Try it :: From the passage on pacifier use and newborn vomiting below, pull out word for word the part that begins with the words containing "Consensus on the" and ends with "years during breastfeeding.".

Consensus on the matter, though, is lacking. The UNICEF-World Health Organization Baby-Friendly Initiative, for instance, recommends that pacifiers not be used.16 The AAP, however, advises that pacifiers can be used once breastfeeding is well established.17
The research is also mixed. On the one hand, new evidence indicates that pacifier use may decrease the incidence of sudden infant death syndrome.18 On the other hand, pacifier use for longer than 48 months has been linked to orthodontic problems and dental caries.19,20
Thus, while prolonged pacifier use may be harmful to dental hygiene, newer evidence allows that pacifiers may be acceptable in the first few years during breastfeeding.
BELIEF 8: Newborn emesis is an indication for a formula change
THE EVIDENCE: No literature supports the belief that it is appropriate to change an infant’s formula in response to emesis in the first 2 weeks of life (SOR: C).
The overwhelming majority of vomiting episodes in newborns have no accompanying medical problem.21 A 2002 study by Miyazawa et al that looked at more than 900 infants showed more than 47% of Japanese infants ≤1 month of age had daily occurrences of regurgitation or emesis without having an underlying medical disorder.22
Newborns vomit for any number of benign reasons, including swallowed maternal blood or overfeeding.21 Gastroesophageal reflux can be a manifestation of milk allergy. However, a newborn infant is too young to manifest an antibody response to the protein in the formula. Therefore, switching formula because of vomiting due to milk allergy is not prudent in the first 10 to 14 days of life, the length of time needed to mount an antibody response to an antigen23 and thus, the length of time needed to become allergic to an infant formula.

Study material ::

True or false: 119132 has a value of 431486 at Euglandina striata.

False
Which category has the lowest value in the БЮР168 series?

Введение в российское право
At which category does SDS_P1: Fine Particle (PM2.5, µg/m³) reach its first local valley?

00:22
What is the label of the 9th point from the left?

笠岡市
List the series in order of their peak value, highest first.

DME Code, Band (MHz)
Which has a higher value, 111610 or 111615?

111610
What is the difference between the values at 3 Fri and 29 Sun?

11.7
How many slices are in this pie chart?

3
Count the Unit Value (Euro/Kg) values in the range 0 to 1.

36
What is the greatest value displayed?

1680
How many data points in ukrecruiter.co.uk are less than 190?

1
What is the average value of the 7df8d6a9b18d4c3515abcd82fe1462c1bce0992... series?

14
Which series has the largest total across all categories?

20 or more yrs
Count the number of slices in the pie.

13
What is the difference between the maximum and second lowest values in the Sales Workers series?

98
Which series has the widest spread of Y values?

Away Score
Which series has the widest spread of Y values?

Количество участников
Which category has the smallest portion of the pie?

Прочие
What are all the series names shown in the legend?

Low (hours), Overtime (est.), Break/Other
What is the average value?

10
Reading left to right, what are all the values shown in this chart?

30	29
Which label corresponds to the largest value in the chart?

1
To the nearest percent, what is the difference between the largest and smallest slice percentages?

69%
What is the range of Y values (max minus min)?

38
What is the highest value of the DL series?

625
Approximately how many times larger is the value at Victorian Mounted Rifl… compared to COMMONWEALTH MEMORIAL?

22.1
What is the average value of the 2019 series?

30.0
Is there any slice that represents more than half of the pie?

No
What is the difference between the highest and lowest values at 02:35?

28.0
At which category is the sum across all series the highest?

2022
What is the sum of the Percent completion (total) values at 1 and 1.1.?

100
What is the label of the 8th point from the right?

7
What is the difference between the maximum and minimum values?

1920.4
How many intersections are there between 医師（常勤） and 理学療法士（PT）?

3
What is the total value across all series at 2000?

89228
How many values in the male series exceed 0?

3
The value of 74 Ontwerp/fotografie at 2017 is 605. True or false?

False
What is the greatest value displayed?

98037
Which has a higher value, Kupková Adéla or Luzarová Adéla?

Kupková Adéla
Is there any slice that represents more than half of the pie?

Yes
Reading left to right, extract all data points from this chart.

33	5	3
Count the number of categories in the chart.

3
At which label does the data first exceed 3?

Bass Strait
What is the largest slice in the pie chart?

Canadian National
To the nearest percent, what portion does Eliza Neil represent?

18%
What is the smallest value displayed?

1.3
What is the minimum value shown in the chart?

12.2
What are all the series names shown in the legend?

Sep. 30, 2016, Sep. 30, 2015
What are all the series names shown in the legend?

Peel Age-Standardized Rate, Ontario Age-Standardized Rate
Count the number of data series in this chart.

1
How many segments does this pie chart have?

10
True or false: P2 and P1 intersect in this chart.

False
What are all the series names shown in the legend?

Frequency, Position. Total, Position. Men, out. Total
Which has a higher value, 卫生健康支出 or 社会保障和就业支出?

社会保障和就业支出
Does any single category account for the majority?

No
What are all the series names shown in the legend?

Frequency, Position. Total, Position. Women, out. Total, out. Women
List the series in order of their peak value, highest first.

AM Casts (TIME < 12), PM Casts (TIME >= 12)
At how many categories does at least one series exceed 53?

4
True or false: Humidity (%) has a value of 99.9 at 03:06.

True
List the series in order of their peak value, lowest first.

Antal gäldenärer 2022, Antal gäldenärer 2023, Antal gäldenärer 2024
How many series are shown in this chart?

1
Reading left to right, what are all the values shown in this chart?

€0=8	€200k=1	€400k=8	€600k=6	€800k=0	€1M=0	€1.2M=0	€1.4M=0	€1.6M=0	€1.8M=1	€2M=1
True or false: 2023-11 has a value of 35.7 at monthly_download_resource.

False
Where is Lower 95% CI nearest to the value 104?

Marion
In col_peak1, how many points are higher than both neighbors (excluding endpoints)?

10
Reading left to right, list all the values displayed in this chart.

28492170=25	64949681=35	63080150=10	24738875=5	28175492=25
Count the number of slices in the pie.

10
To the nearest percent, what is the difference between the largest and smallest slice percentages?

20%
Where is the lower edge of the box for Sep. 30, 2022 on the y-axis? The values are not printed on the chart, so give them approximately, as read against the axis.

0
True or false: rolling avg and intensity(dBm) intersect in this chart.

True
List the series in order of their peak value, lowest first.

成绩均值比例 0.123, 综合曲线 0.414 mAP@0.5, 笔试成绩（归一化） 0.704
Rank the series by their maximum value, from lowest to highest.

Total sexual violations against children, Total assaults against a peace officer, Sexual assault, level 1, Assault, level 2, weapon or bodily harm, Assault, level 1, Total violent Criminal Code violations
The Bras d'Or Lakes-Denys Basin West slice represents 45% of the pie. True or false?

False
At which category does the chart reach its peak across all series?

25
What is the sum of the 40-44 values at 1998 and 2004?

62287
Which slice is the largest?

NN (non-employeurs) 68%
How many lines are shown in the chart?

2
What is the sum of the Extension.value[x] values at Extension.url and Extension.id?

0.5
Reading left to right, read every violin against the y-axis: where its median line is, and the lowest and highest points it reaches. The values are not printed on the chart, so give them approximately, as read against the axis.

Expected output ::
Consensus on the matter, though, is lacking. The UNICEF-World Health Organization Baby-Friendly Initiative, for instance, recommends that pacifiers not be used.16 The AAP, however, advises that pacifiers can be used once breastfeeding is well established.17
The research is also mixed. On the one hand, new evidence indicates that pacifier use may decrease the incidence of sudden infant death syndrome.18 On the other hand, pacifier use for longer than 48 months has been linked to orthodontic problems and dental caries.19,20
Thus, while prolonged pacifier use may be harmful to dental hygiene, newer evidence allows that pacifiers may be acceptable in the first few years during breastfeeding.